Today, Meta has announced its latest generative AI model, following on the back of ImageBind is Voicebox, which is designed to help creators with its ability to perform speech generation tasks such as audio editing, sampling and stylising, even if it wasn't specifically trained to do so through in-context learning.

Meta touts that this new AI model will have benefits to many people around the world, and uses examples such as helping visually impaired people to hear written messages from friends in their voices, as well as allowing people to speak foreign languages in their own voices.

The AI model itself can produce both high-quality audio clips, and edit pre-recorded audio to remove unwanted disruptions such as car horns while preserving the content and style of the audio while being multilingual, producing speech in six languages.
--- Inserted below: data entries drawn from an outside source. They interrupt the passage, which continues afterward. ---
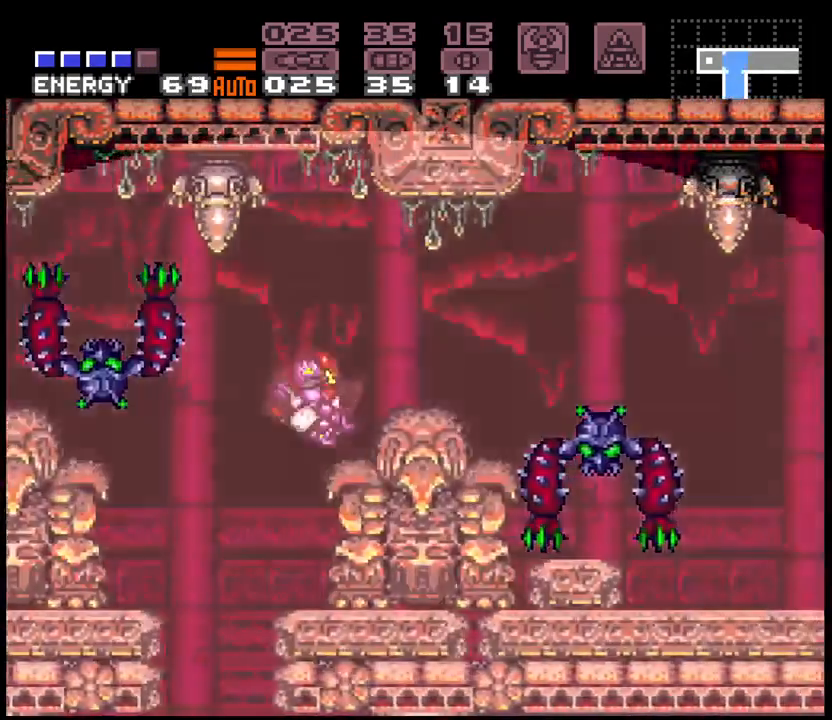
{"dt_ms": 500, "buttons": ["A", "DPAD_RIGHT"], "events": [[167, "B", "up"]]}
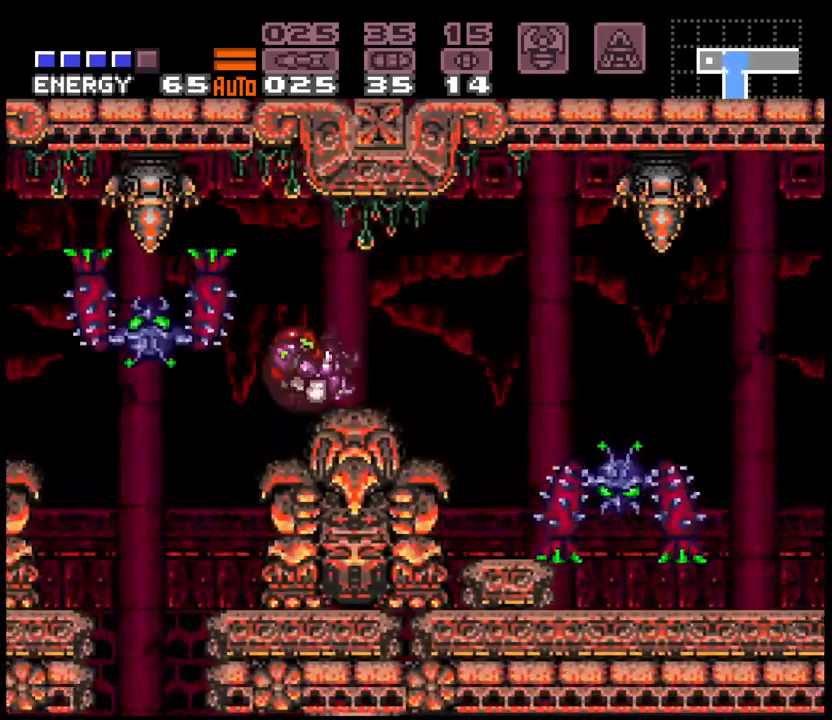
{"dt_ms": 500, "buttons": ["A", "DPAD_RIGHT"], "events": [[33, "L1", "down"], [133, "L1", "up"], [300, "B", "down"], [467, "B", "up"]]}
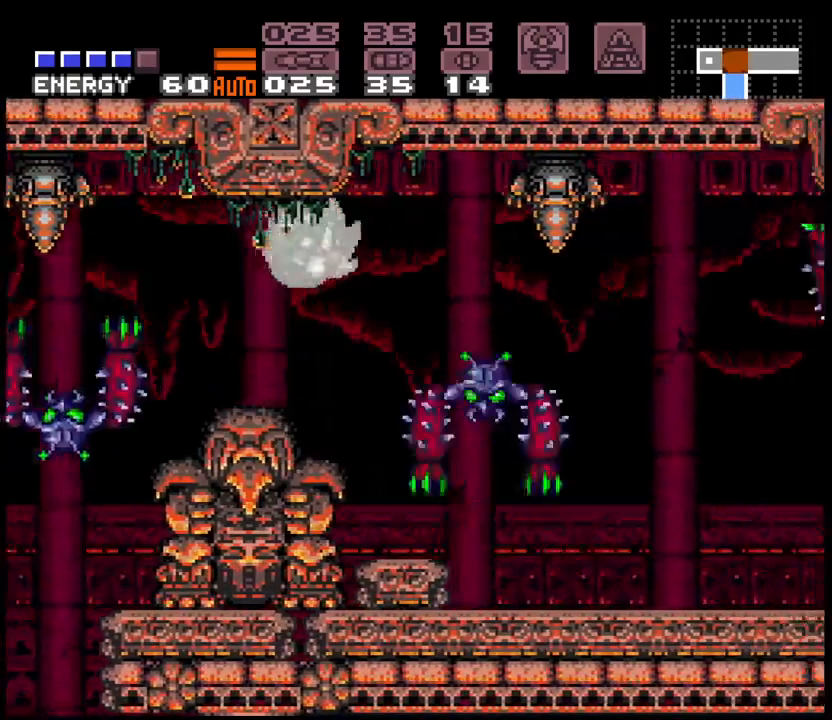
{"dt_ms": 500, "buttons": ["A", "B", "R1", "DPAD_RIGHT"], "events": [[150, "DPAD_RIGHT", "up"], [167, "DPAD_LEFT", "down"], [217, "B", "down"], [217, "DPAD_LEFT", "up"], [217, "R1", "down"], [250, "DPAD_RIGHT", "down"], [300, "DPAD_UP", "down"], [400, "DPAD_UP", "up"]]}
Future developments for the model include giving natural-sounding voices to visual assistants, or non-player characters during games in the metaverse.

Meta has also compared Voicebox to other audio AI models out there, specifically naming Vall-E and YourTTS as competitors, demonstrating that Voicebox is more advanced and outperforms both models when comparing Word error rates and Style similarity.

Voicebox AI

Voicebox has been built on a Flow Matching model, which is Meta's latest non-autoregressive generative model, which can learn highly non-deterministic mapping between text and speech, enabling Voicebox to learn from varied speech data without it having to be carefully labelled allowing the data to be more diverse and on a larger scale.

Voicebox has been trained on more than 50,000 hours of recorded speech and transcripts from public domain audiobooks in English, French, Spanish, German, Polish, and Portuguese so far, and it can also predict a speech segment when given the surrounding speech and the transcript of the segment.

Lastly, Meta goes on to comment that while the technology can bring in a new era of generative AI for speech, it could bring the potential for misuse and unintended harm.

In the research paper that Meta will be sharing about Voicebox, it will include detail on how it has built a highly effective classifier which can differentiate between authentic speech and Voicebox-generated speech.

Meta will not be making the AI program itself available for public use, nor will it be releasing the source code.